En el mundo, los movimientos políticos surgidos en el siglo XX al calor del tirón popular de un líder carismático se han ido extinguiendo progresivamente, al compás de la evolución de los tiempos y la evolución del pensamiento. Algunos ni siquiera llegaron a nacer. Pero el caso del peronismo es completamente diferente.
Bien es verdad que el gaullismo en Francia no se extinguió con la muerte de Charles de Gaulle (1970), pero sus seguidores contemporáneos no son ni la sombra de lo que fueron aquellos que llevaron al general a los cielos (y la grandeur a Francia) en la década de los 50 y 60 del siglo pasado.
A pesar de ser el único presidente estadounidense que ejerció su cargo durante tres periodos diferentes, Franklin Delano Roosevelt ni siquiera llegó a ver el nacimiento de un movimiento personalista que exaltara su figura y la colocara nítidamente por encima de otros.
El caso de Perón y de Eva Perón —que llevan muertos 52 y 73 años, respectivamente— es digno de ser estudiado al más alto nivel; pero no por los sociológos, sino, mejor, por los psicólogos sociales o por sofisticados sistemas de inteligencia artificial basados en ordenadores cuánticos.
Sin aventurar conclusiones que no están a mi alcance, diría que buena parte de esta asombrosa vitalidad del movimiento fundado por Juan Domingo Perón hace ya 80 años, se debe, en gran medida, a los límites difusos de su ideario y a la facilidad con que unos y otras pueden dejar de ser peronistas y volver a serlo, sin haber dejado de pertenecer nunca a la grey.
El peronismo no solo es flexible, porque se adapta con gran velocidad a los cambios políticos, sociales y económicos, sino también porque sus simpatizantes o militantes nunca dejan de ser peronistas, sea cual sea el partido, bloque parlamentario o corriente sindical a la que pertenezcan en un momento determinado.
Diría más: El elemento humano del movimiento peronista se adapta más rápidamente a los cambios sociales profundos que lo que puede hacerlo el «peronismo orgánico», que puede dar algunas vueltas, pero que siempre termina ajustando su comportamiento a las exigencias del contexto.
Por eso, cuando escucho hablar de «traición al peronismo», me entran unas ganas irrefrenables de reír. En el peronismo no existe la traición. Como una mancha de nacimiento o un pecado original, el peronismo permanece adherido a las personas y no las abandonan hasta su muerte (la de las personas, claro).
Un peronista «originario» (que prácticamente son todos) puede, si así lo desea, darse un paseo por todo el espectro ideológico, que siempre visitará los otros paisajes con lo que yo llamo «la reserva mental peronista».
Pero es que no hay ningún mérito en conservar la militancia en el partido durante toda una vida. Si es el partido el que cambia cuando se le antoja, jurarle fidelidad no tiene ningún valor. Es como vivir en un barco a la deriva en el mar y pretender que uno no se ha movido nunca.
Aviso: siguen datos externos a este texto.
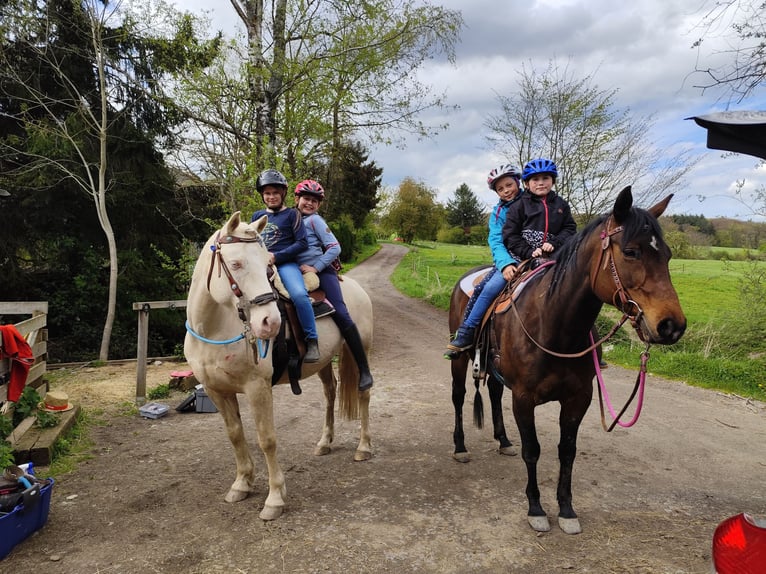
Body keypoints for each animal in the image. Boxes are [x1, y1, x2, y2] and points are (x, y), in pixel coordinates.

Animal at [188, 213, 376, 520]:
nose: (271, 323)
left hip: (360, 350)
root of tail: (354, 286)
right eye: (236, 264)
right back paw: (325, 442)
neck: (214, 331)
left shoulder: (258, 388)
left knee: (364, 393)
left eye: (267, 264)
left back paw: (364, 447)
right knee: (330, 393)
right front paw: (241, 484)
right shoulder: (217, 391)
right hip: (324, 361)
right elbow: (235, 435)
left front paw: (275, 498)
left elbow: (267, 439)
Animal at [448, 188, 688, 536]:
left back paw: (503, 440)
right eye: (631, 252)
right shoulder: (524, 398)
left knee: (493, 392)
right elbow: (532, 450)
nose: (672, 326)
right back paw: (460, 447)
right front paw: (536, 509)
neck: (554, 324)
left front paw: (566, 510)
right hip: (460, 359)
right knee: (458, 396)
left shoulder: (578, 399)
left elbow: (567, 452)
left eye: (667, 255)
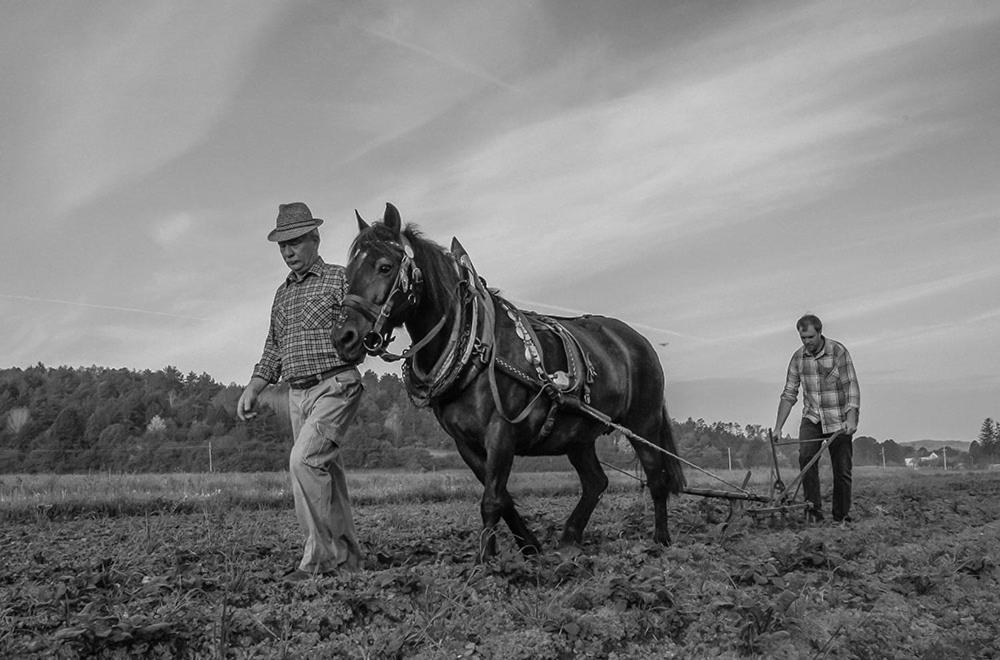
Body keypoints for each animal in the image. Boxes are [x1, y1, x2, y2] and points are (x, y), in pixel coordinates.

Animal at [332, 204, 684, 560]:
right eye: (349, 272)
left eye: (385, 266)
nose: (343, 337)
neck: (475, 345)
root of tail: (637, 340)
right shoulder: (465, 443)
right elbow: (503, 499)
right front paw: (529, 548)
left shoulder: (501, 432)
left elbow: (491, 500)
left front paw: (486, 562)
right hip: (578, 435)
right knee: (596, 482)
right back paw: (570, 538)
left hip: (643, 423)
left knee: (656, 477)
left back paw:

Ya puedo ser comunista, kirchnerista, macrista, libertario, conservador a la vieja usanza, o incluso anarcocapitalista, que siempre que fiche por algunas de estas opciones, por detrás de la espalda, tendré los dedos cruzados para indicar que, así llueva o truene, seguiré siendo peronista y nadie me podrá pedir cuentas de mis aventuras fuera del movimiento. Cuando un peronista abandona el partido, jamás es para siempre. De hecho, más de uno se va cantando aquella parte de la canción «Un beso y una flor» de Nino Bravo que dice: «Me voy, pero te juro que mañana volveré».
Podría poner muchísimos ejemplos de esta amplísima flexibilidad, pero me voy a centrar en los tres últimos gobernadores de Salta que han entrado y salido del Partido Justicialista las veces que les ha convenido, que han vuelto como si nada pasara, y que han convertido a la «traición» en un concepto moral vacío de contenido.
Juan Manuel Urtubey salió del PJ para enfrentar a Juan Carlos Romero en 2007; este, a su vez, se fue del partido para enfrentar a Urtubey en 2015. Gustavo Sáenz hizo tres cuartos de lo mismo, con el digno atenuante de que todavía sigue fuera, mientras Urtubey —el fugadito de 2007— maneja las riendas, y la caja, de un partido que no tiene ni para pagar la luz, pero que en cualquier momento Uluncha Saravia le hace un plan de pago a medida para que terminen de pagarla en 2064.
El argumento de que el peronismo «pertenece al pueblo» no funciona en Salta. Nunca funcionó y me temo que nunca funcionará. El peronismo salteño no es «popular» sino marcadamente elitista. Alguien lo tiene que decir.
En realidad el peronismo pertenece a la historia, y si me apuran, diría que a un museo de excentricidades sociales. Es allí, a mi modesto entender, donde debería quedarse.